- [Data to examine]:
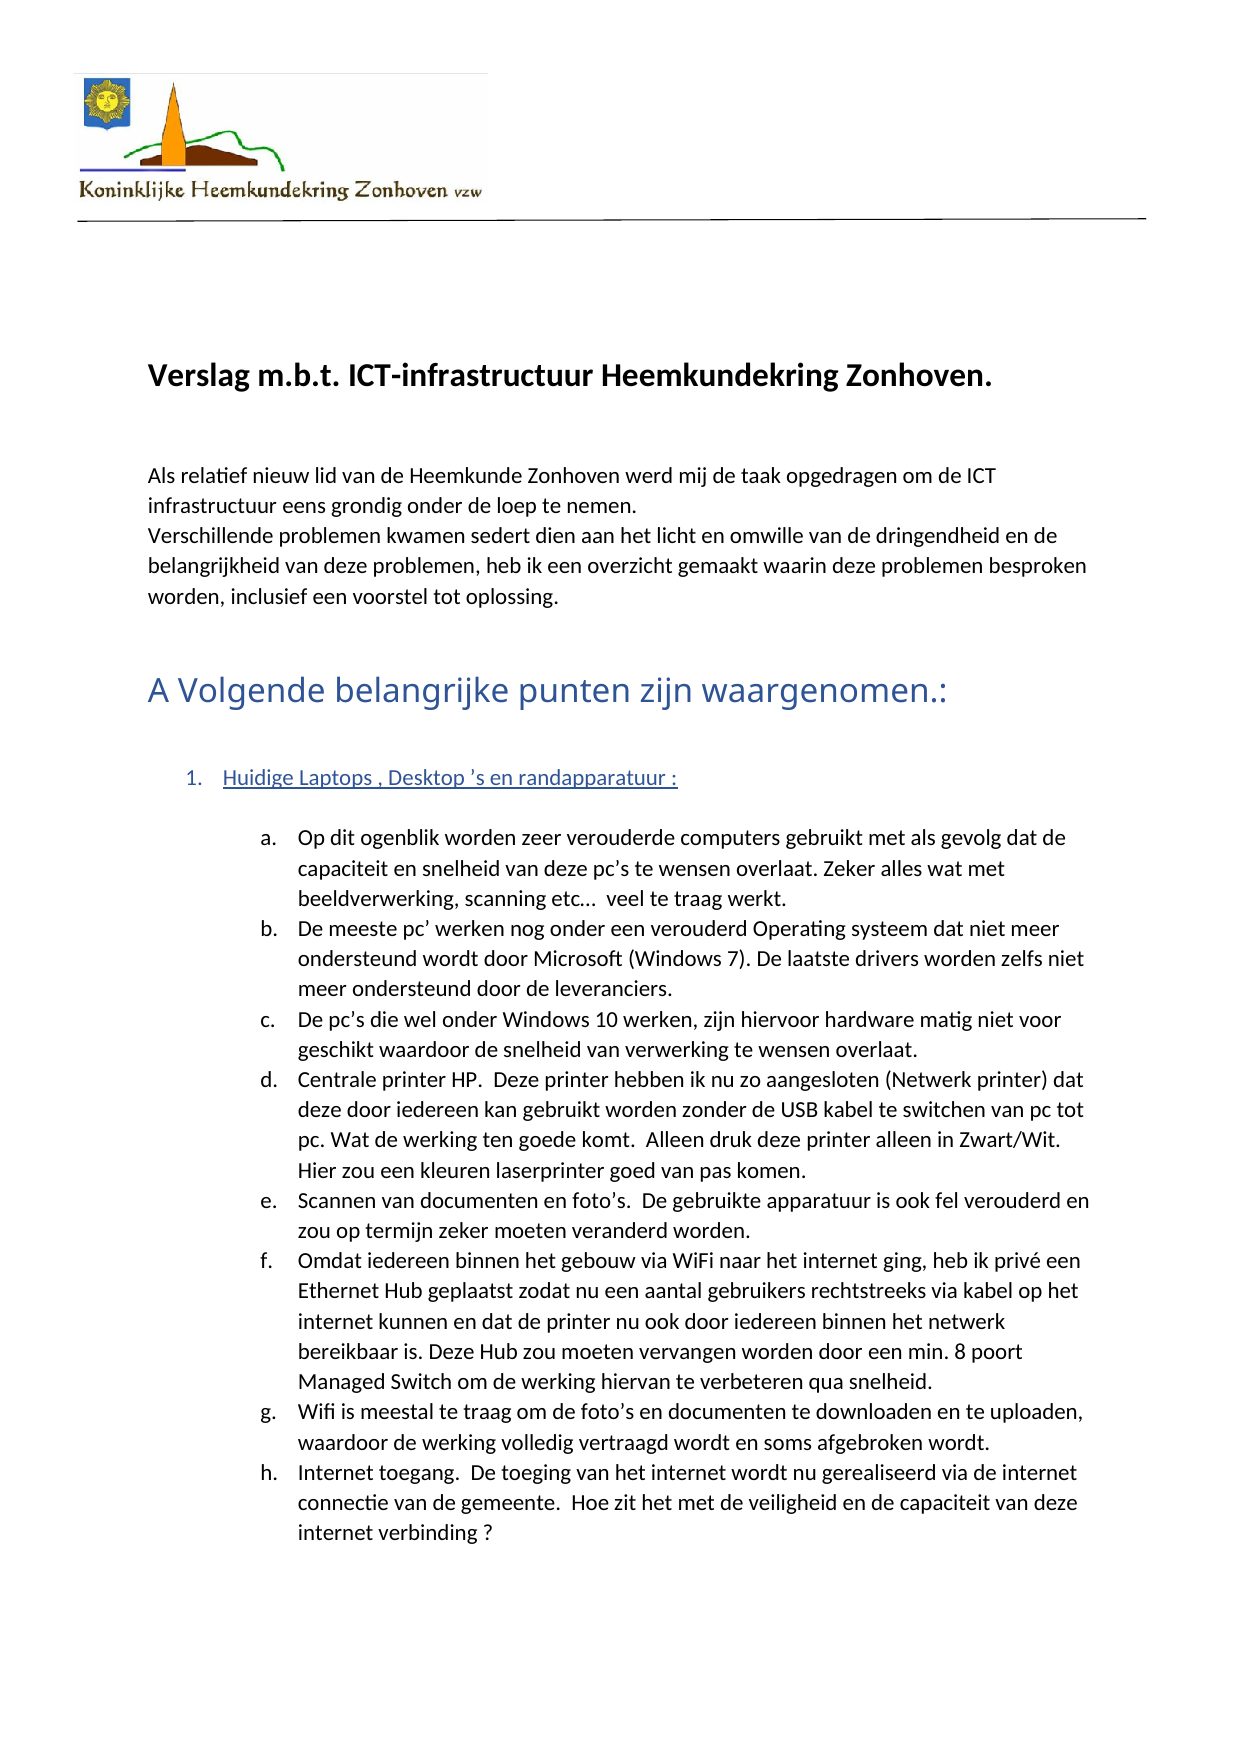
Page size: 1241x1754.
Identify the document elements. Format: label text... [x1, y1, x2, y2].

text Verschillende problemen kwamen sedert dien aan het licht en omwille van de dringendheid en de belangrijkheid van deze problemen, heb ik een overzicht gemaakt waarin deze problemen besproken worden, inclusief een voorstel tot oplossing. [148, 521, 1093, 610]
list De pc’s die wel onder Windows 10 werken, zijn hiervoor hardware matig niet voor geschikt waardoor de snelheid van verwerking te wensen overlaat. [260, 1005, 1093, 1063]
list De meeste pc’ werken nog onder een verouderd Operating systeem dat niet meer ondersteund wordt door Microsoft (Windows 7). De laatste drivers worden zelfs niet meer ondersteund door de leveranciers. [260, 914, 1093, 1003]
list Internet toegang. De toeging van het internet wordt nu gerealiseerd via de internet connectie van de gemeente. Hoe zit het met de veiligheid en de capaciteit van deze internet verbinding ? [260, 1458, 1093, 1546]
list Huidige Laptops , Desktop ’s en randapparatuur : [185, 763, 1093, 791]
list Wifi is meestal te traag om de foto’s en documenten te downloaden en te uploaden, waardoor de werking volledig vertraagd wordt en soms afgebroken wordt. [260, 1397, 1093, 1456]
picture [73, 73, 488, 204]
text Verslag m.b.t. ICT-infrastructuur Heemkundekring Zonhoven. [148, 353, 1093, 394]
list Op dit ogenblik worden zeer verouderde computers gebruikt met als gevolg dat de capaciteit en snelheid van deze pc’s te wensen overlaat. Zeker alles wat met beeldverwerking, scanning etc… veel te traag werkt. [260, 823, 1093, 912]
subtitle A Volgende belangrijke punten zijn waargenomen.: [148, 667, 1093, 713]
text Als relatief nieuw lid van de Heemkunde Zonhoven werd mij de taak opgedragen om de ICT infrastructuur eens grondig onder de loep te nemen. [148, 461, 1093, 519]
list Omdat iedereen binnen het gebouw via WiFi naar het internet ging, heb ik privé een Ethernet Hub geplaatst zodat nu een aantal gebruikers rechtstreeks via kabel op het internet kunnen en dat de printer nu ook door iedereen binnen het netwerk bereikbaar is. Deze Hub zou moeten vervangen worden door een min. 8 poort Managed Switch om de werking hiervan te verbeteren qua snelheid. [260, 1246, 1093, 1395]
list Scannen van documenten en foto’s. De gebruikte apparatuur is ook fel verouderd en zou op termijn zeker moeten veranderd worden. [260, 1186, 1093, 1244]
list Centrale printer HP. Deze printer hebben ik nu zo aangesloten (Netwerk printer) dat deze door iedereen kan gebruikt worden zonder de USB kabel te switchen van pc tot pc. Wat de werking ten goede komt. Alleen druk deze printer alleen in Zwart/Wit. Hier zou een kleuren laserprinter goed van pas komen. [260, 1065, 1093, 1184]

- [Work task]: Would you please show every line of the material above that includes the string "overlaat"?

- [Response to the task]:
list De pc’s die wel onder Windows 10 werken, zijn hiervoor hardware matig niet voor geschikt waardoor de snelheid van verwerking te wensen overlaat. [260, 1005, 1093, 1063]
list Op dit ogenblik worden zeer verouderde computers gebruikt met als gevolg dat de capaciteit en snelheid van deze pc’s te wensen overlaat. Zeker alles wat met beeldverwerking, scanning etc… veel te traag werkt. [260, 823, 1093, 912]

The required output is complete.